7(透) ドリブル突破
タイムアウトを終えて戻る。
私が決めた直後のタイムアウトだったので、向こうのチームの攻撃からだ。
まず、変化が一つ。
攻撃の起点が三園さんになっていた。
「一本、取りましょう」
だむだむ、とドリブルしながら人差し指を立てる三園さん。口調は平坦だけど、目の光はむしろ先ほどより強い。

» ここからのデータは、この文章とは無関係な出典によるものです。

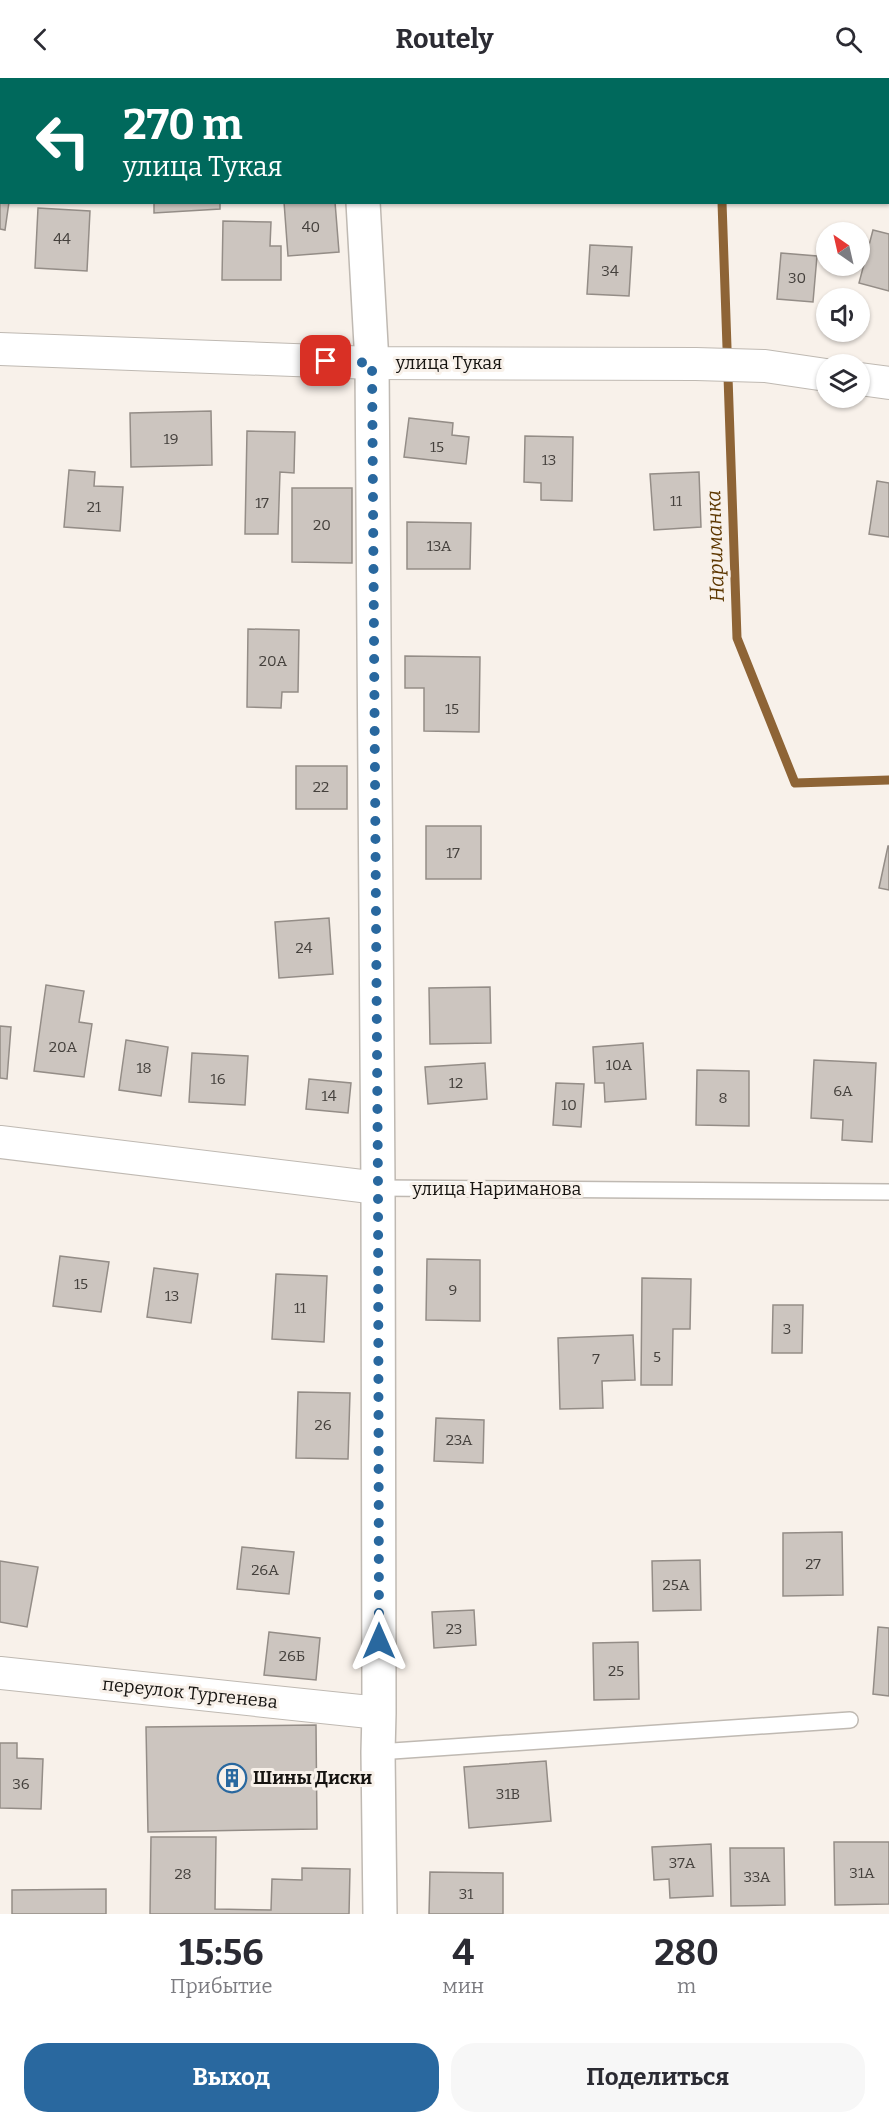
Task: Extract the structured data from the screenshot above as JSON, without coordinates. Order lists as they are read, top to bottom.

三園さんは、中学の大会で当たったときも、ああして静かに燃えるタイプだった。
三園さん――三園ひかりさん。玉中の〝紅一点〟。
針の穴を通すような正確なサーブカットと、コートを縦横無尽に駆け回る機動力。
私たちの世代の、地区ナンバー1レシーバー。
味方のメンバーが散らばっていくのを目で追いながら、ゆっくりとドリブルで前進する三園さん。
やがて、同じポイントガードの霧咲さんとマッチアップ。
ぴりっ、と空気が張りつめていく。
あんな小さな身体で……霧咲さんと互角の落ち着きとプレッシャーを放つんだ。
やっぱり、三園さんは、すごい。
だむだむ――だんっ!
三園さんが仕掛ける。深く腰を落とした姿勢から、左へ、右へ、と素早く切り返す。先ほどまでマッチアップしていた宇奈月さんとギャップがあったからか、霧咲さんはあっさり三園さんのドリブル突破を許してしまう。

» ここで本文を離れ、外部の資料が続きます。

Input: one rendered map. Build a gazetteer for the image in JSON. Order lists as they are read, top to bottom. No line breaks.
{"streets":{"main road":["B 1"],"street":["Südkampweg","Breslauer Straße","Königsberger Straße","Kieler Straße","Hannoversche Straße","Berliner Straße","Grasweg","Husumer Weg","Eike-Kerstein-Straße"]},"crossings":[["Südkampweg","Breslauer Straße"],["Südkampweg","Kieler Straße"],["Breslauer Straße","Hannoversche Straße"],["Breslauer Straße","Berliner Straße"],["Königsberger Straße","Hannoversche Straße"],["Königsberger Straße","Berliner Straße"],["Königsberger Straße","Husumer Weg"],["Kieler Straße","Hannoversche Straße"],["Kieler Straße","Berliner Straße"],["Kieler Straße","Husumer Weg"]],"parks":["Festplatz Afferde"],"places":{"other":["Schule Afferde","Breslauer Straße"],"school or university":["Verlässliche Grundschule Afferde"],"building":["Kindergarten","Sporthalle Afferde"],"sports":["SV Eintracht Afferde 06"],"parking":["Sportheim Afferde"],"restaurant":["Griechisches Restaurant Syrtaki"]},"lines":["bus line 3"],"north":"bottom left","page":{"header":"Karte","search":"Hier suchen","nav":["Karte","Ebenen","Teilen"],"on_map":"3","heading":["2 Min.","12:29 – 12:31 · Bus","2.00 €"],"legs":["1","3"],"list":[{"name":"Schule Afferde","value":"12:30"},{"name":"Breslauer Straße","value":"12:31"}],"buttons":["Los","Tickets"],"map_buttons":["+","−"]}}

けれど、突破した先には、待ち構えていたように道重さん。たまらず三園さん急停止。背後からは霧咲さんが戻ってきている。
「ひかりんっ!!」
そう声を上げたのは左サイドの宇奈月さん。三園さんはちらりとそちらに目をやり、直後、逆側に切り返して宇奈月さんに気を取られた道重さんを抜き去った。
「マジ!?」と道重さん。「ひかりんパネェ!」と星野さん。ゴール下から一分始終を見ていた私も、思わず溜息が漏れるほどのドリブル技術。
霧咲さんと道重さんを置き去りにしてフリーになった三園さんは、ぴょん、とジャンプすると、そのまま両手でシュート。
ボールは私の頭の上で放物線を描き、ボードを経由してゴールへ。
わああっ! と相手チームだけじゃなく、私たちや周りで見ていた他の生徒たちも歓声を上げた。
「ひっかりーん、やるーぅ!」
宇奈月さんが駆け寄って、右手を差し出す。
「朝飯前ですよ」
三園さんは、そう言って宇奈月さんの手を叩く。ぱちん、といい音が鳴った。
スコアは6―12。ダブルスコアで勝っているけれど、油断はできない。
今度は、こちらのオフェンス。
が、頑張らなきゃ……!
<バレーボール基礎知識>
・サーブについて
バレーは必ずサーブから始まります。
サーブは、エンドラインより後方、サイドライン(の延長線)より内側の、サービスゾーンと呼ばれる領域から打ちます。
動作としては、ボールを上げる(トス)と、ボールを打つ(ヒット)の二つ。
トスは片手でも両手でも大丈夫ですが、ヒットは片腕でなければなりません。
具体的には、手の平、握り拳、腕(手首から肘の間)、のどこかで打つことになります。ルール上は、裏拳や肘打ちもありです。腕以外の部位で打つのは反則です。
その他の反則として、味方側のスクリーン(サーバー以外のプレーヤーが、サーバーの姿を隠すように立ち塞がること)や、敵側のブロック・ダイレクトアタック(フロントゾーンにおいて、ネットより高い位置からサーブを相手コートに返球する行為)が禁止されています。